New Delhi: Afghan forces have arrested a Kashmiri man who fled in early 1990s and was since believed to have joined Jaish-e-Muhammad militant group, prompting security agencies to review their strategy in Jammu and Kashmir as intelligence inputs suggest that militants for Kashmir are being trained at Taliban camps, officials said here.
Aijaz Ahmad Ahangar alias “Abu Usman Al Kashmiri”, a resident of central Kashmir’s Budgam, was captured by Afghanistan’s National Directorate of Security (NDS) in Kandahar province in an operation earlier this month along with the chief of Islamic State “Khorasan Province” (ISKP) Aslam Farooqui.

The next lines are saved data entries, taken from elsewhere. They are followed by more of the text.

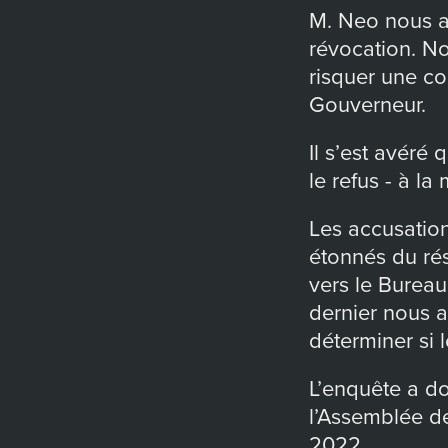
M. Neo nous a 
révocation. No
risquer une c
Gouverneur.
Il s’est avéré
le refus - à la
Les accusatio
étonnés du ré
vers le Burea
dernier nous 
déterminer si 
L’enquête a do
l’Assemblée d
2022.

ISKP finds a mention in an FIR registered by the National Investigation Agency to probe the shootout at a gurdawara in Kabul last month.
The 55-year-old is said to be chief recruiter of the Islamic State Jammu and Kashmir, a group which recently claimed responsibility for the attack on a CRPF party in south Kashmir’s Anantnag which left a trooper dead and another injured.
The arrest of the Ahangar, who had fled Kashmir in early 1990s to Pakistan via Bangladesh, followed another successful operation by the Afghanistan forces in a province that led to the arrest of a Pakistani militant affiliated with Jaish-e-Mohammed (JeM) outfit.
The questioning of the militant revealed the plan of Pakistan’s Inter-Services Intelligence (ISI) which is fully backing the JeM to train the outfit cadre with Taliban for operations against the Indian forces in Kashmir, the sources said.
The security agencies are looking at the arrest of Ahangar as a setback to the Islamic State to set up a foothold in Jammu and Kashmir. A few militants, who switched sides to be part of the global militant group, were killed by the state forces in various operations in the past few years in the valley.
According to the sources, Ahangar’s son Abdullah Umais was fighting in Afghanistan’s Nangarhar a few years ago, while his son-in-law Huzafa-Al-Bakistani was killed in a US drone strike in the same province on July 18, 2019.